# CENTURY



## Graeme (Mar 8, 2009)

Went to the local Sunday markets and bought a small book titled CENTURY with many interesting photos from the 20th century. The captioning is lacking in quality but I'm willing to forgive them as the price tag was only $4.00. 

Titled "German aircraft dogfighting over Rotterdam with Dutch Fokker G-21s."
Fake?...





Italian Fiat "Human cannon" of 1922...





(More if you're interested)


----------



## GrauGeist (Mar 8, 2009)

Looks like there's some cool photos in there...
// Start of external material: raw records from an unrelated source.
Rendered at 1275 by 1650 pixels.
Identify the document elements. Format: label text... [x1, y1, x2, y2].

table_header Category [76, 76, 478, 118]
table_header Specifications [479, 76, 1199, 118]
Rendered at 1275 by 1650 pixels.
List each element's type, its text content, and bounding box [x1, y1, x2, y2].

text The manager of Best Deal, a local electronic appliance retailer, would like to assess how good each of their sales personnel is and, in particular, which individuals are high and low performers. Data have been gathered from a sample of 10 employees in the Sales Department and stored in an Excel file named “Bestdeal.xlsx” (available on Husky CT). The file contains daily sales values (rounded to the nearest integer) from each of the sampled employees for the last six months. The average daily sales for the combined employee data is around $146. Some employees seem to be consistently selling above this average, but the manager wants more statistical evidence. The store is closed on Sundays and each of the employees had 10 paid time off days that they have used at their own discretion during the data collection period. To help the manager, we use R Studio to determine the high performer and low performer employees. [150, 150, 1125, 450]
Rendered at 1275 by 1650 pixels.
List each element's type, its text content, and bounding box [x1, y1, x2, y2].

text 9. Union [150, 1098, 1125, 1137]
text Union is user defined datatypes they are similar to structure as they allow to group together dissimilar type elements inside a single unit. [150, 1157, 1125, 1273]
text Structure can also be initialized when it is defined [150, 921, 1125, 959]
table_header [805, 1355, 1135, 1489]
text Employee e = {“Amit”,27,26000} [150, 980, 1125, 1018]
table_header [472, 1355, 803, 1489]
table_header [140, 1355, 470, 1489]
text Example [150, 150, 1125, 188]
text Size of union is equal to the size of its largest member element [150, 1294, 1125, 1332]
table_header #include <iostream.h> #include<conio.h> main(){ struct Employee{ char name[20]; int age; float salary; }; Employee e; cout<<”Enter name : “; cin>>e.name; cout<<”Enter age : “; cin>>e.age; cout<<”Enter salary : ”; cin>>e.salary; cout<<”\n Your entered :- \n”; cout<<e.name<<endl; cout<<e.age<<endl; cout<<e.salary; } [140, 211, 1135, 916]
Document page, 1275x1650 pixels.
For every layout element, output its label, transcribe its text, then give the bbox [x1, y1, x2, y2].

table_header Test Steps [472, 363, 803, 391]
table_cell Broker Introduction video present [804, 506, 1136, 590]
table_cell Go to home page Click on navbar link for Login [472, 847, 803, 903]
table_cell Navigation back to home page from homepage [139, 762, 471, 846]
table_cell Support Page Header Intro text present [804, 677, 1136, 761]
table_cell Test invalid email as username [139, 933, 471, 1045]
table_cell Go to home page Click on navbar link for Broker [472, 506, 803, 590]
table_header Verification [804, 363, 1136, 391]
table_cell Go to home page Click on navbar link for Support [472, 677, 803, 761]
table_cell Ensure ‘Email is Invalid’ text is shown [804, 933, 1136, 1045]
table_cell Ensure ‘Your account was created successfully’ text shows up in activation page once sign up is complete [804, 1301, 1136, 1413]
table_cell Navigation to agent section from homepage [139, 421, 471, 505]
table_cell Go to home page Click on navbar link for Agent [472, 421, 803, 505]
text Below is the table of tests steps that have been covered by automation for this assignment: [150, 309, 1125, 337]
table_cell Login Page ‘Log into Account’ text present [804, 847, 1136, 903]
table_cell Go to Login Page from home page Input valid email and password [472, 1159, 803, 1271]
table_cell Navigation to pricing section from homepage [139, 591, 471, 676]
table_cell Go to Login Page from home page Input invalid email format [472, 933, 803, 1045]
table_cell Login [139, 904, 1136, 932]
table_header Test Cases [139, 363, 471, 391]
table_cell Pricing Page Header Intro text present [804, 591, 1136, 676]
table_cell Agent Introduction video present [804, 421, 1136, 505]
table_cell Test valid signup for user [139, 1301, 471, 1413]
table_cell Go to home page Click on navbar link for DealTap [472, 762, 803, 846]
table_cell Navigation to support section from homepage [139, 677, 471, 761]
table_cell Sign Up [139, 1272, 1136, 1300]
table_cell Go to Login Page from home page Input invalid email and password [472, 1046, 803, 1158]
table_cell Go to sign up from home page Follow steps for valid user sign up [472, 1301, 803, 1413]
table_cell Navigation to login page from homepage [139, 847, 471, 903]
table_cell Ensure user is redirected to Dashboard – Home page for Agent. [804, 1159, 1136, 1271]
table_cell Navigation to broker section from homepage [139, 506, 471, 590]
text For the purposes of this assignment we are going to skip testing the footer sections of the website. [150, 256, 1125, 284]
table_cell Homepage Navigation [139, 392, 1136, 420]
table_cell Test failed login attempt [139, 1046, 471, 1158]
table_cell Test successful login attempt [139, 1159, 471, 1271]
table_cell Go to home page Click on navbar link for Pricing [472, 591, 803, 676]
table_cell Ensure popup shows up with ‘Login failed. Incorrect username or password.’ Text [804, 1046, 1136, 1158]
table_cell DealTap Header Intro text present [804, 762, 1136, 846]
But I don't know about that "dogfight"...the aircraft are all lined up, and seem too close (bunched up)...


----------



## 109ROAMING (Mar 8, 2009)

Dogfight looks like a small series of photos

Cool pics!


----------



## Marcel (Mar 8, 2009)

G-21's? 
I've never heard of photo's of that particular dogfight. It looks like being faked. I don't think there was a D.XXI present at that time like the 2nd one form the right. If these are real images of that dogfight (even a combined one) it would be unique.


----------



## Lucky13 (Mar 8, 2009)

Like the famous "dogfight" photo from WWI? Keep 'em pics coming mate!


----------



## Graeme (Mar 8, 2009)

Marcel said:


> G-21's?



Oops! My captioning is just as bad! Sorry Marcel I should've typed *G1* (it's getting late here. ) It still looks fake. 
_
"Near Berlin and surrounded by Russians, an SS man evaded capture by pulling the pin from a grenade in his belt, causing more to explode"_...





_"Clara Petacci"_...





_"Margaret Bourke-White photographed this mother who had murdered her children and who afterwards killed herself. Her Nazi husband was already dead"_...


----------



## sturmer (Mar 8, 2009)

intresting pics


----------